Please help to vote for brandee at www.cesar.com.sg

I enter her for dog of the month. You can just click dog of the month and click vote now..you will see brandee in there. Thanks guys. :wink:


----------



## SunnyFLMum (Apr 21, 2005)

K....I voted! :wave:


----------



## Louis (Jan 25, 2005)

thanks..vote for her to do us chihuahua proud


----------



## Cooper (Jun 15, 2005)

I just voted and, with my vote, Brandee and that mini-pin Fish, are tied with 24 votes each - it's a race for 1st place!!!

Good luck!!!!


----------



## xfayex (Apr 4, 2005)

i voted to and they are at 25 but the min pin is at 26 grrr :x we'll get brandy up there!!! peeps put ya vote in!!


----------



## Jayne (Jul 8, 2005)

i have voted :wave:


----------



## JOLIE'SMOM (Jul 15, 2005)

I voted!
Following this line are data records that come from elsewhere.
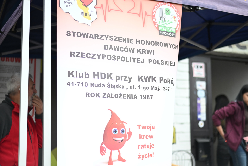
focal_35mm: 50
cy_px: 83
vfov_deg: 27.0
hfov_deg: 39.6
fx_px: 344
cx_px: 124
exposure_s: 1/8000
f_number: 1.8
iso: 1000
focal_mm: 50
Good Luck! I was #27.


----------



## Tinker (Jan 3, 2005)

I voted last night from home and this morning from work and currently Brandee is ahead, hope it stays like that.


----------



## chimom (Apr 1, 2005)

I voted too.


----------



## Jessica (Jul 11, 2004)

I voted, go Brandee!!


----------



## Rachael Polachek (Feb 19, 2005)

The min pin has 32 and Brandee has 39!


----------



## Auggies Mom (Jun 9, 2004)

I voted too  I hate these contest as I felt sorry for all the doggies that didn't have very many votes


----------



## Tinker (Jan 3, 2005)

Brandee and the Min Pin are tied again at 45 each right now.


----------



## princess_ella (Jun 4, 2005)

Brandee i voted for you your such a cutie.Hope you win.


----------



## Louis (Jan 25, 2005)

thanks guys..go chihuahua go.


----------



## Roie (Jul 19, 2005)

i voted for Brandee.. right now she is at 52!!.. Didn't see a min-pin.. 
but.. i didn't look either..


----------



## KJsChihuahuas (Jan 6, 2005)

I vote and brandee is kicking butt!! hehe


----------



## Louis (Jan 25, 2005)

Thank you all..brandee is leading now.


----------



## Louis (Jan 25, 2005)

brandee is trailing to a maltese by 22 votes :?


----------



## Vala (Jul 8, 2004)

:thumbright: voted.


----------



## Louis (Jan 25, 2005)

thanks vala..we need more votes to beat the maltese now.


----------



## stefanie_farrell (Jan 11, 2005)

I like to vote honestly on these things so I thought I wouldnt look at the names and honestly pick the dog I like the best... well turns out IT WAS BRANDEE lol :wave:


----------



## stefanie_farrell (Jan 11, 2005)

brandee is 73......... maltese is 93!!!!!!


----------



## Kalrik (Apr 29, 2005)

I voted too! I hope Brandee wins! go brandee!


----------



## Louis (Jan 25, 2005)

thanks guys...ya brandee needs more votes..she's now quite far away from the maltese.


----------